Tasks to carry out:
1 - Write out the passage from the editing tips post that begins with the words containing "Reading out loud" and ends with "the mistake here.".
2 - Summarize the post on editing your writing in two sentences.

Source excerpt:

▼

There are many ways you can go about editing your writing. Whatever you do, make sure you show it to someone else for a fresh edit. Entrust it to a human who doesn't know it backward and forward. This blog post is all about the many ways you can put your work through the wringer to make it polished and pretty. 

Tips and Tricks

There are editing programs all over the internet. Some can even give you human editors to work with. You can get a free version with less features or the premium version that gives you fancy stuff. You determine if that is worth your money and if you can afford it. Grammarly is very nice and I use it often in the free version. I am still deciding if I want to pay for premium, but the free version is quite nice by itself. 

Line by line will take a long time. This can be done in sections, where you can take breaks in between. If you are going insane doing this stop and rest. Come back later. You can learn a lot by going line by line. You may find common mistakes this way. Along with this you should have a style guide, which will help your manuscript be uniform. 


Don't rely on your computer to catch everything. This applies to every part of editing. Your computer will flag stuff that isn't wrong or won't catch something that is wrong. Be aware of this. In this spirit, it is suggested you read it backwards to catch the spelling errors. Make your brain think twice and it will catch stuff you don't see when reading it in order. 

Reading out loud also catches words you thought you typed - but didn't type - before. We all do it. Our brain autocorrects in ways that make us unaware of our mistakes or wordiness. If you read it from a piece of paper it might make a difference (especially if you change font). Even ask a friend or use a text reader to find awkward wording or missed words. Computers will only see what you typed, in this case, so use a computer to find the mistake here.

▲

Given material:

▼

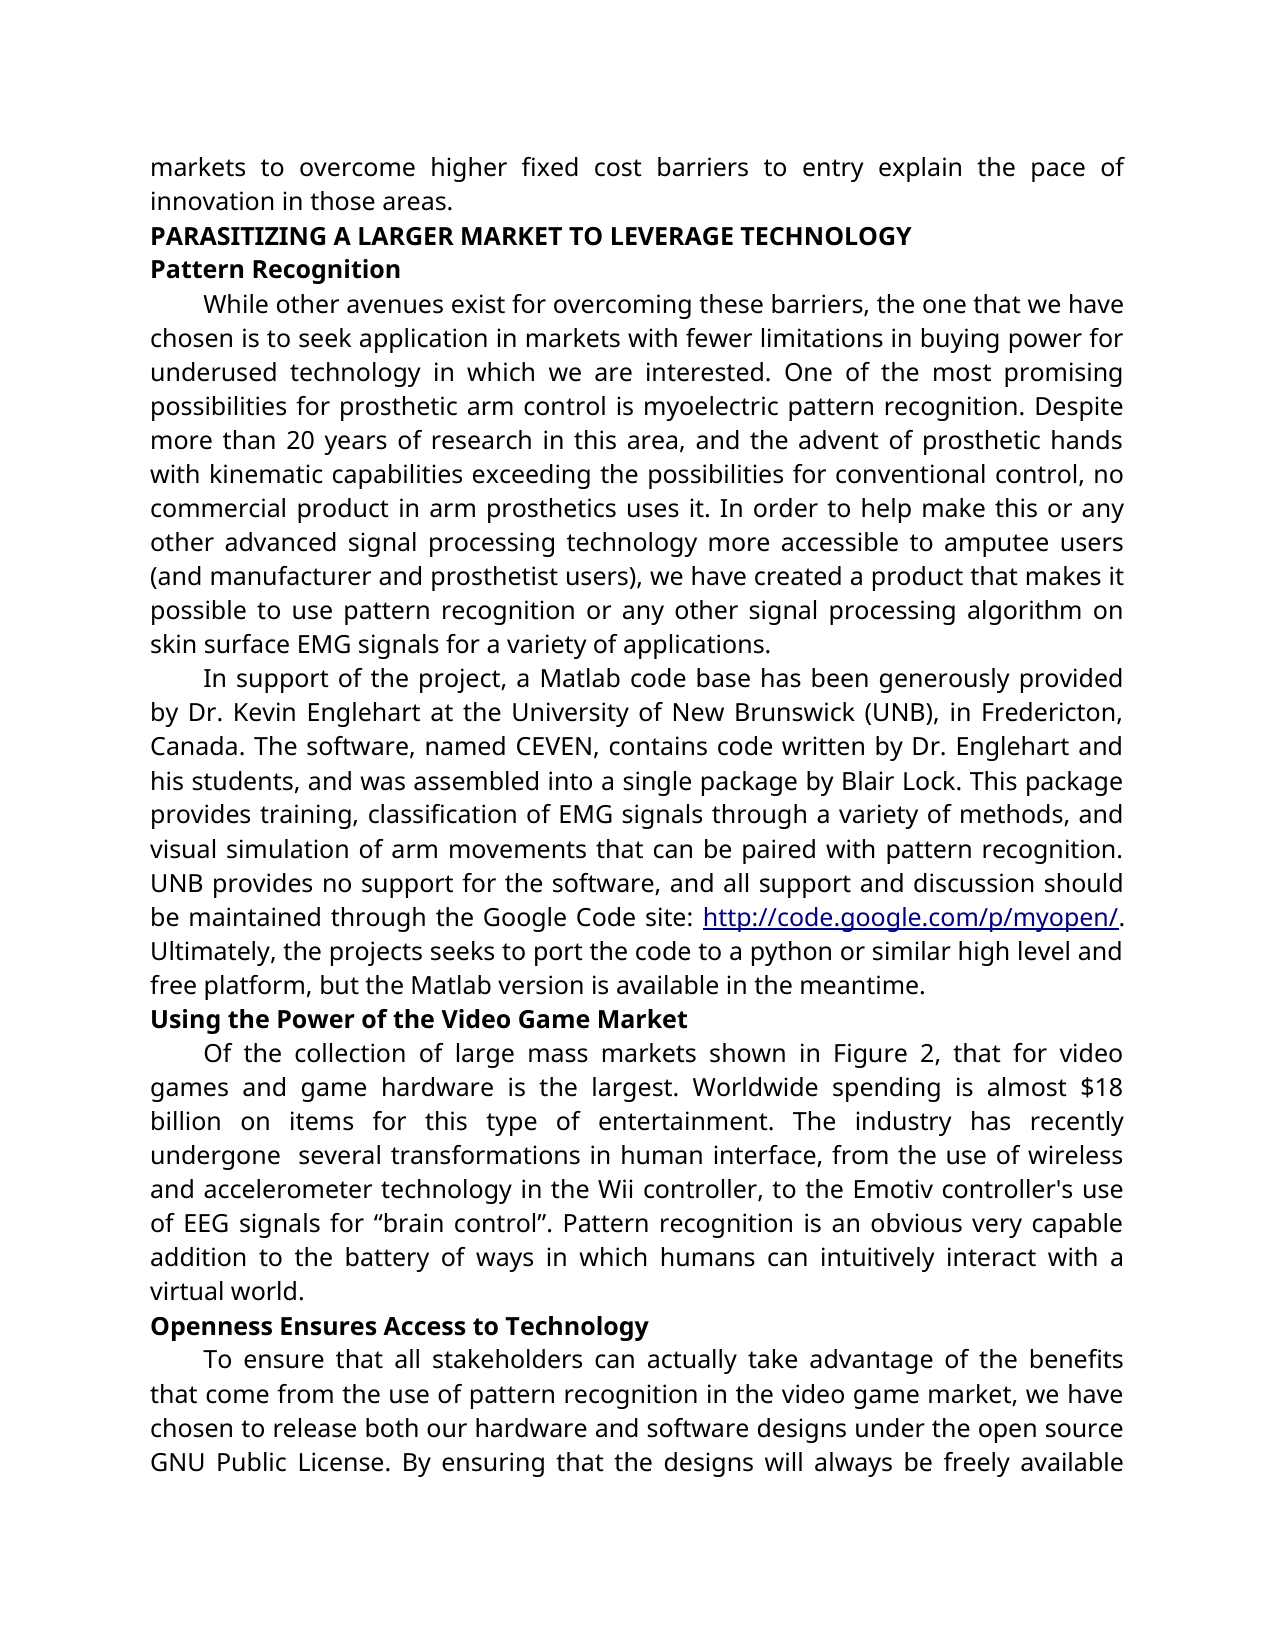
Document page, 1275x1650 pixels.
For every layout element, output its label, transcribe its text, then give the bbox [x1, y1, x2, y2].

▲

Solutions to each task:
1 -
Reading out loud also catches words you thought you typed - but didn't type - before. We all do it. Our brain autocorrects in ways that make us unaware of our mistakes or wordiness. If you read it from a piece of paper it might make a difference (especially if you change font). Even ask a friend or use a text reader to find awkward wording or missed words. Computers will only see what you typed, in this case, so use a computer to find the mistake here.

2 - The post advises showing your writing to someone else for a fresh edit and describes ways to polish it, such as using editing programs like Grammarly, working line by line with a style guide, and reading the text backwards or out loud. It also warns against relying on a computer to catch everything, since it may flag things that aren't wrong or miss real mistakes.